Les absences du salarié motivées par les événements familiaux prévus ci-dessous seront, sur justifications, rémunérées comme temps de travail effectif dans les limites et conditions suivantes :
- décès du conjoint ou d'un enfant : cinq jours ;
- décès d'un ascendant, d'un descendant, d'un frère ou d'une s ur, d'un gendre ou d'une bru, du beau-père ou de la belle-mère, d'un frère ou d'une s ur du conjoint : deux jours ;
- mariage d'un enfant : deux jours ;
- mariage d'un frère ou d'une s ur : un jour ;
- mariage de l'agent : cinq jours ;
- naissance, adoption d'un enfant, pour le père : trois jours.
Il est accordé aux agents féminins ayant adopté un enfant une autorisation particulière d'absence de dix semaines consécutives à dater de l'arrivée de l'enfant au foyer.
Un jour supplémentaire sera accordé si les cérémonies ont lieu à plus de 600 km.
Ces congés ne viennent pas en déduction du congé annuel et doivent être pris au moment de l'événement.

 

Article 43

TITRE XI.
CONGÉS DE COURTE DURÉE.
Congés pour enfants malades.


Tout salarié ayant un ou plusieurs enfants à charge âgés de moins de douze ans bénéficiera, en cas de maladie d'un de ses enfants justifiée par un certificat médical, d'un congé de douze jours (ouvrables) par an et par couple pris en une ou plusieurs fois.
Trois de ces journées seront rémunérées comme temps de travail.
Les douze jours de congé pris pour soigner des enfants malades seront pris en compte pour la détermination du droit aux congés payés.

 

Article 44

TITRE XI : CONGES DE COURTE DUREE.
Congés exceptionnels pour convenances personnelles.
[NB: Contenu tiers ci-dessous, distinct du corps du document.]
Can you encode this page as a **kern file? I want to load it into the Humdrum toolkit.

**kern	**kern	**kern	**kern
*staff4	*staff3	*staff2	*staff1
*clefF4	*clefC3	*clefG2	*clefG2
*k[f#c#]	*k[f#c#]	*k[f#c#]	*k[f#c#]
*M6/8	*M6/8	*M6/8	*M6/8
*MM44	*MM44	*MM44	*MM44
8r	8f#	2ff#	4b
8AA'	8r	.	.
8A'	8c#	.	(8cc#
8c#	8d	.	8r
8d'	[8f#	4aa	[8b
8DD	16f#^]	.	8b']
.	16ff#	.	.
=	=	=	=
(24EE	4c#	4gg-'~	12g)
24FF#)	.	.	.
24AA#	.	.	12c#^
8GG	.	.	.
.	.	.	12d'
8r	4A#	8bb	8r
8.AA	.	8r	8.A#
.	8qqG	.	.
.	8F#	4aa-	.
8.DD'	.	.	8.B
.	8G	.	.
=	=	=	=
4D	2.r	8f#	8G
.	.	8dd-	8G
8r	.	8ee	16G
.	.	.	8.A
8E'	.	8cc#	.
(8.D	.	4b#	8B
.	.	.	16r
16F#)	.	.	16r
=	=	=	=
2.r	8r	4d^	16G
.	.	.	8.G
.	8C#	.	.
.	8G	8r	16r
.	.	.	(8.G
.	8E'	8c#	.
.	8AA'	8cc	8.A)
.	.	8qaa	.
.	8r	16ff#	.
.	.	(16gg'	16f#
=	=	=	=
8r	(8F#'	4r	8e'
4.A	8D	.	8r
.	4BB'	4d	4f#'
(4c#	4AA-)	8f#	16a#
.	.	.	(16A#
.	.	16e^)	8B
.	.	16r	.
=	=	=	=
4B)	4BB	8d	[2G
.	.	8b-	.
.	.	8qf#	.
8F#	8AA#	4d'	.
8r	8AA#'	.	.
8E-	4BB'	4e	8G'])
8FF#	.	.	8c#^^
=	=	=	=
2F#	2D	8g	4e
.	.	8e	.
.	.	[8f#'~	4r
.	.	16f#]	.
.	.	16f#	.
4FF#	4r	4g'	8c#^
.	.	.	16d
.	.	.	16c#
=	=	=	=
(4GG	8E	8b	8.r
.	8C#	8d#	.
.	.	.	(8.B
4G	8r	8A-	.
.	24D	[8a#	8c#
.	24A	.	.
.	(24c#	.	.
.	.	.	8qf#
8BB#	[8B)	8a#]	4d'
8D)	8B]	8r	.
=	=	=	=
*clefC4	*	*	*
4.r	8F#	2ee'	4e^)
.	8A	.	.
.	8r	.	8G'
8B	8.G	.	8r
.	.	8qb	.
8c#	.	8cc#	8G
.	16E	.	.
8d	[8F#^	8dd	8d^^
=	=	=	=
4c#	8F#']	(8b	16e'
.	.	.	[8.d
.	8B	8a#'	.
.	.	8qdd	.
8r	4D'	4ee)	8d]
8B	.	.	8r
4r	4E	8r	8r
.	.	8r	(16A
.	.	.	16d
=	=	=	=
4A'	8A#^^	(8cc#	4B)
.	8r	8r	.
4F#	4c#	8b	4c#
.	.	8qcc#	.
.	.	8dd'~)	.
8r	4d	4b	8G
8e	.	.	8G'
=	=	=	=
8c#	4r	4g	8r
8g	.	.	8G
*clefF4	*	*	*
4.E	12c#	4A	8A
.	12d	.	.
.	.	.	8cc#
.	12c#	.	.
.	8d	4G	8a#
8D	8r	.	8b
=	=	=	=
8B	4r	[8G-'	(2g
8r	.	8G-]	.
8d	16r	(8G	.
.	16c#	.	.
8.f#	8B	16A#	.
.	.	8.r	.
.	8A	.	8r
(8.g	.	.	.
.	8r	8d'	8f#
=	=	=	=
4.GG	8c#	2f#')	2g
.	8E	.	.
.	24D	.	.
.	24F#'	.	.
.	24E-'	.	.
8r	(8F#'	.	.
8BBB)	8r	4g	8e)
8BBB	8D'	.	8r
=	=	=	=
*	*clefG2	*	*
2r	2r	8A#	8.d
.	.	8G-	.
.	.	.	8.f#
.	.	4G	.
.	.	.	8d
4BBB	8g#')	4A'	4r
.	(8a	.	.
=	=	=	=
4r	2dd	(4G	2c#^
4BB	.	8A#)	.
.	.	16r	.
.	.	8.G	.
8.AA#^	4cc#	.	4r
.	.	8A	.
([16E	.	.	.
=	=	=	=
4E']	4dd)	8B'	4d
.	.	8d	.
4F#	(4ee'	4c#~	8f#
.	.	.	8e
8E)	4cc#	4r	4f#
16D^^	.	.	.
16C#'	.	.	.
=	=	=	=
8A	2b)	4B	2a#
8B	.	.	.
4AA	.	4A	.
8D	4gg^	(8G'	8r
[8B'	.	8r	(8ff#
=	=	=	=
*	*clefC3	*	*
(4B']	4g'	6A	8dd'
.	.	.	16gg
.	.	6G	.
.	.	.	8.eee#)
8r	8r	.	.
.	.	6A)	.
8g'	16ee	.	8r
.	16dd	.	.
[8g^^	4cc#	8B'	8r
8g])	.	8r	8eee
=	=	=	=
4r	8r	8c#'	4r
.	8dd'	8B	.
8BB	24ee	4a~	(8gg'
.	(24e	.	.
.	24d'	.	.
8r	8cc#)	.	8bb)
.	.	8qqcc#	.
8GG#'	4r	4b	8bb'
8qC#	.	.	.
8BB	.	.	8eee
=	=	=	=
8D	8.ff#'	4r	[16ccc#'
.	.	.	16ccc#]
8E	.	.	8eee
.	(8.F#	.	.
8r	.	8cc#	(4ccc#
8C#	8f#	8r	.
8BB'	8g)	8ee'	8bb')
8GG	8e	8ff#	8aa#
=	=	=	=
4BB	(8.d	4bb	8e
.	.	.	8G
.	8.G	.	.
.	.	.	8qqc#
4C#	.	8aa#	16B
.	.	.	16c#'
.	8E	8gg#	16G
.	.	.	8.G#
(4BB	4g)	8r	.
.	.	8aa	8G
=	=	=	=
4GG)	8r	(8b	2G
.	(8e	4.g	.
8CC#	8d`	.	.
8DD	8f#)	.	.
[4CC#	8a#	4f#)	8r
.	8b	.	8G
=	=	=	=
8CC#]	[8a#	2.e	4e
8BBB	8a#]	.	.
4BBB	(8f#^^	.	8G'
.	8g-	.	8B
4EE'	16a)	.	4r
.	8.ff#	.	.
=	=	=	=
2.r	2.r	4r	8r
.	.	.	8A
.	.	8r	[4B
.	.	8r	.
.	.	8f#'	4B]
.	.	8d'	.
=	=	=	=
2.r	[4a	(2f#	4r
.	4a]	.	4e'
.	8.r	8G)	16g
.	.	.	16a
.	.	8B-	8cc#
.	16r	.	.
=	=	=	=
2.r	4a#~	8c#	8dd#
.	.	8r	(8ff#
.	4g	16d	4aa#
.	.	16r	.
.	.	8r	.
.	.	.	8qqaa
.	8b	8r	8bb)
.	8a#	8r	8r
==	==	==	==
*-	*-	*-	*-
Des congés exceptionnels de courte durée pour convenances personnelles pourront être accordés dans la mesure où les nécessités du service le permettront et sur justification des motifs de la demande.
Ces congés sont, aux choix de l'intéressé, soit imputés sur le congé annuel acquis, soit non rémunérés.

CONGES NON REMUNERES
Un congé non rémunéré inférieur ou égal à six mois pourra être accordé à un salarié appelé à soigner son conjoint ou un membre de sa famille au premier degré. Ce congé pourra être prolongé en accord avec la direction.
La durée de cette absence sera déduite de la durée servant de base au calcul du congé annuel.

 

Article 45

TITRE XI.
CONGÉS DE COURTE DURÉE.
Congés particuliers au personnel exposé à l'action des rayonnements ionisants.


Les employés exposés à l'action des rayonnements ionisants pendant une durée moyenne hebdomadaire égale ou supérieure à vingt heures, calculée sur une période de douze mois consécutifs, bénéficieront d'un congé supplémentaire de huit jours de date à date pris obligatoirement en dehors de la période légale des congés payés.